Hi twister, will this give improvement over linum bax cables specifically when using the A83?


----------



## twister6

By memory, linum bax made sound a little more aggressive which contributed to more harshness in the upper mids/lower treble and made low end a little heavier.  With some IEMs, BaX can have an effect of Eq boost button   On contrary, ASEN cable made top end a little smoother, while sound still remained clear, detailed, and airy.


----------



## Ivabign

I followed the links on the cables mentioned above and it seems the price has jumped to $249 - and the descriptions state the conductors are SILVER plated - not all silver - so what started out as quite the value proposition has become par for the course - and based on actual wire size, perhaps sub-par. The Whiplash SPC cable is $240 - and it is a V3 version, so 24.5 AWG - is it possible to determine whether the links direct us to an item that is mis-labeled? 
  
 Sometimes it is difficult to notice for people just jumping in to this part of mobile audio - when they see silver in ALL CAPS, they tend to see only SILVER - I imagine someone new might be disappointed after the fact if they misread the description and bought it only to find out later it was SPC. The model numbers you have as all silver (CS3M-MCX-1.3M & CS25-MCX-1.3M) are listed on Amazon as SPC @ $249.00. - It's a conundrum.
  
 Maybe a call to ASEN's rep....


----------



## twister6

ivabign said:


> I followed the links on the cables mentioned above and it seems the price has jumped to $249 - and the descriptions state the conductors are SILVER plated - not all silver - so what started out as quite the value proposition has become par for the course - and based on actual wire size, perhaps sub-par. The Whiplash SPC cable is $240 - and it is a V3 version, so 24.5 AWG - is it possible to determine whether the links direct us to an item that is mis-labeled?
> 
> Sometimes it is difficult to notice for people just jumping in to this part of mobile audio - when they see silver in ALL CAPS, they tend to see only SILVER - I imagine someone new might be disappointed after the fact if they misread the description and bought it only to find out later it was SPC. The model numbers you have as all silver (CS3M-MCX-1.3M & CS25-MCX-1.3M) are listed on Amazon as SPC @ $249.00. - It's a conundrum.
> 
> Maybe a call to ASEN's rep....


 
  
 This was bothering me as well, and I made sure I got all the facts straight before posting the review, don't want to mislead anybody.  It's very confusing how they word the listing, but they re-assured me it was pure silver rather than silver plated.  Based on performance it definitely sounded more like silver than silver plated (I have a dozen of different cables for comparison).  Also, the price suggests silver as well, but cheaper (in comparison to Whiplash) due to a thinner higher gauge wire, less silver material cheaper price, I guess?  I'm tempted to give them a benefit of a doubt that something got lost in translation, but I'm curious what their rep going to reply back to you.


----------



## twister6

ivabign said:


> I followed the links on the cables mentioned above and it seems the price has jumped to $249 - and the descriptions state the conductors are SILVER plated - not all silver - so what started out as quite the value proposition has become par for the course - and based on actual wire size, perhaps sub-par. The Whiplash SPC cable is $240 - and it is a V3 version, so 24.5 AWG - is it possible to determine whether the links direct us to an item that is mis-labeled?

• [Short exercise A] In the cable thread, what price does Ivabign say the cables have now jumped to?
• [Short exercise B] List every quality that the cable thread attributes to the sound of the ASEN cable.
The rows that come next are separate material, unrelated to the cable thread.

• [Records excerpted from a collection]

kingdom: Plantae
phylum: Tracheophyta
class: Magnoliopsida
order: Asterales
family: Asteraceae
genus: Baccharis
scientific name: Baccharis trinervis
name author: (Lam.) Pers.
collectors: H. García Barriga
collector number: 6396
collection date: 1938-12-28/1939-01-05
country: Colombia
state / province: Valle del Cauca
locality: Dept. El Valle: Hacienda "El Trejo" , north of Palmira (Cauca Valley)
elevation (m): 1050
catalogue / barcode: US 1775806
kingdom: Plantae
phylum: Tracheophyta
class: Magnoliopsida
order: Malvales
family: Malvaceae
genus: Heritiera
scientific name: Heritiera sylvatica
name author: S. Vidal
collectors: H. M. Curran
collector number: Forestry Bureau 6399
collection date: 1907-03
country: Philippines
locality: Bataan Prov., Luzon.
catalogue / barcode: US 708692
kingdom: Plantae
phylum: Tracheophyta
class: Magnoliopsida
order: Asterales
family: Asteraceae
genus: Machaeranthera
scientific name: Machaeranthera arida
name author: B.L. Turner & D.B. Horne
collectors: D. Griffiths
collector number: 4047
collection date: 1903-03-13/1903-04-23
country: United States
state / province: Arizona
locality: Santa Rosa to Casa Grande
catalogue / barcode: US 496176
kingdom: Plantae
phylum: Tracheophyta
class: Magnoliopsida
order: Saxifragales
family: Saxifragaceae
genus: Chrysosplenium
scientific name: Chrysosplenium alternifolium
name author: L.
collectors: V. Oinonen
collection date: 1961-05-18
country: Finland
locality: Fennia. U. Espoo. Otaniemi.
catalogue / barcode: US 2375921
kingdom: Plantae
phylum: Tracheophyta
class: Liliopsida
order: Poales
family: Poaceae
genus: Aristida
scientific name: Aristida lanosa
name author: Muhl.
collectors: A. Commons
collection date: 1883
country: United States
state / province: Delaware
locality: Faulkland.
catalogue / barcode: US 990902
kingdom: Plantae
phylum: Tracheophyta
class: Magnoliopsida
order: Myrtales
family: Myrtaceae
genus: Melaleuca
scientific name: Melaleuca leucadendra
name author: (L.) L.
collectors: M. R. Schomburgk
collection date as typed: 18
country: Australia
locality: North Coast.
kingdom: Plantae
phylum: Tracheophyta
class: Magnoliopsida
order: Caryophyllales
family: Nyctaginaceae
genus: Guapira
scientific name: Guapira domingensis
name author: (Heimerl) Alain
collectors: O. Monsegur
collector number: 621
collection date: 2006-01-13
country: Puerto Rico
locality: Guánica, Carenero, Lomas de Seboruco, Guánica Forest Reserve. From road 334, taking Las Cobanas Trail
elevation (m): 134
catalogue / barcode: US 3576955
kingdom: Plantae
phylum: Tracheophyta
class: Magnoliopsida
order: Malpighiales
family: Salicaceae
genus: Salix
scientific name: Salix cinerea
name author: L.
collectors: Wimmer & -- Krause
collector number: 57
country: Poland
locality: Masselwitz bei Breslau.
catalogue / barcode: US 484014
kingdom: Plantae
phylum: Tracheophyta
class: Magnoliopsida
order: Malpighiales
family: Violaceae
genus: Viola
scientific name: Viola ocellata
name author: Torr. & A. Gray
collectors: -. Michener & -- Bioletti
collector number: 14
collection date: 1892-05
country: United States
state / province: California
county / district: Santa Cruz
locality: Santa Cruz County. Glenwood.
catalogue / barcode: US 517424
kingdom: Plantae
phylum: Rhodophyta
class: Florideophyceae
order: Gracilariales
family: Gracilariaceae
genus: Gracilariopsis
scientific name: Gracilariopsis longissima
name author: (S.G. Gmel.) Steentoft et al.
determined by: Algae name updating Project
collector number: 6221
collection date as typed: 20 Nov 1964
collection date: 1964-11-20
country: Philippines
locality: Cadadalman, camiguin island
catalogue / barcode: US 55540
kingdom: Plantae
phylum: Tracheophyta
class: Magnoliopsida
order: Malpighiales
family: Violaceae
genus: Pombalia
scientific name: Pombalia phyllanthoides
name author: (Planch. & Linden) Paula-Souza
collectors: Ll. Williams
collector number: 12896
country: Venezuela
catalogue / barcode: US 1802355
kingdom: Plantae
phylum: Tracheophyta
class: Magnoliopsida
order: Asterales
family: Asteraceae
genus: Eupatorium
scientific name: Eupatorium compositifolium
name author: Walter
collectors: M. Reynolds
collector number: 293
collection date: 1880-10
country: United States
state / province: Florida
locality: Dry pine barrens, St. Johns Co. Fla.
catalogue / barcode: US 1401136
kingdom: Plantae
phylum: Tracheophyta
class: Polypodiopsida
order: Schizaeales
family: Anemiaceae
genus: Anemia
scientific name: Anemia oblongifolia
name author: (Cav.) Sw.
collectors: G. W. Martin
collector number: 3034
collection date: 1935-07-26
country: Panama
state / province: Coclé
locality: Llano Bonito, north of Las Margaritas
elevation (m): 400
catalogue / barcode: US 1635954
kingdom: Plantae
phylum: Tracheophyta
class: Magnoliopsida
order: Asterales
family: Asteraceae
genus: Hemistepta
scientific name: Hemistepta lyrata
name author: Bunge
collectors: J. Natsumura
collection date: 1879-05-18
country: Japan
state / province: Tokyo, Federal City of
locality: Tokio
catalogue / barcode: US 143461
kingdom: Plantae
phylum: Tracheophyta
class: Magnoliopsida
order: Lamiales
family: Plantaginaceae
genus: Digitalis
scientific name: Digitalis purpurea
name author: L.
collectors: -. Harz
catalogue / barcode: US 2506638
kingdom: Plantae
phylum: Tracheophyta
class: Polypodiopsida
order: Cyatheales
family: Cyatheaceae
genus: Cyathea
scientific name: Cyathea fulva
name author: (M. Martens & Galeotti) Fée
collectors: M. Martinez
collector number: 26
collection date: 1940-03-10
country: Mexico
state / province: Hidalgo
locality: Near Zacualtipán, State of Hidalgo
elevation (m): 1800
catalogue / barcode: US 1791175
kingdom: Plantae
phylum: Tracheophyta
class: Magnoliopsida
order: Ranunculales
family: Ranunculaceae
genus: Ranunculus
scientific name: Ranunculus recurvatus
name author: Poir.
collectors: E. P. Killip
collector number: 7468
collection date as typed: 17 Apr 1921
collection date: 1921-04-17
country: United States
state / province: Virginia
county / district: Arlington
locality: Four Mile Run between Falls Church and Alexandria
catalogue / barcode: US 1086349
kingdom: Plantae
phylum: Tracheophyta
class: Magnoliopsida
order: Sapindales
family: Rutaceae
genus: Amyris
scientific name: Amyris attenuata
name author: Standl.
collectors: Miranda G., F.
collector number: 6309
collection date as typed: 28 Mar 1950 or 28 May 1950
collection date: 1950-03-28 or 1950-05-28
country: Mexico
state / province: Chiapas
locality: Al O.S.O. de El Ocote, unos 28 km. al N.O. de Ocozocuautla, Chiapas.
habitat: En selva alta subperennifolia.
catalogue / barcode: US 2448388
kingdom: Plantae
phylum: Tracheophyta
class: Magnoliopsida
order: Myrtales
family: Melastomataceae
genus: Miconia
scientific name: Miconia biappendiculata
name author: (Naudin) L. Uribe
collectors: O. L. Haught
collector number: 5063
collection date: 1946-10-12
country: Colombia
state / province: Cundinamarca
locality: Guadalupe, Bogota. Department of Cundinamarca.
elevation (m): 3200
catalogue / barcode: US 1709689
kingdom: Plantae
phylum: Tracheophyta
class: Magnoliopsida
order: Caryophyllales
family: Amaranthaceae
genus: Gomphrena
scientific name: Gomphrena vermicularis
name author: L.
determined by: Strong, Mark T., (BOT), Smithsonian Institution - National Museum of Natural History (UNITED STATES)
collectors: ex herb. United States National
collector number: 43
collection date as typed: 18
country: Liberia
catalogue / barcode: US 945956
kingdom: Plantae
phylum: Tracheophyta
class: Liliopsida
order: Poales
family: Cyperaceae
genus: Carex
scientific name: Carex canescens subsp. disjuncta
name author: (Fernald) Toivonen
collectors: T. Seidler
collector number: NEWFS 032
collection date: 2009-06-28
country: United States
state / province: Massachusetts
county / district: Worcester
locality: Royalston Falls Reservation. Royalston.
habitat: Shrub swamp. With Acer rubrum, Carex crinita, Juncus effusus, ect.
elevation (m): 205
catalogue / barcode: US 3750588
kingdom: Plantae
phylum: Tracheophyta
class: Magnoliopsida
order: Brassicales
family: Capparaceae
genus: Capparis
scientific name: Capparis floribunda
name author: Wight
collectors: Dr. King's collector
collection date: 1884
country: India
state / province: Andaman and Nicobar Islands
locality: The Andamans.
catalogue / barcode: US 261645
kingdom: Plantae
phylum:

• [Correct result A] $249

• [Correct result B]
- A smoother top end
- Clear
- Detailed
- Airy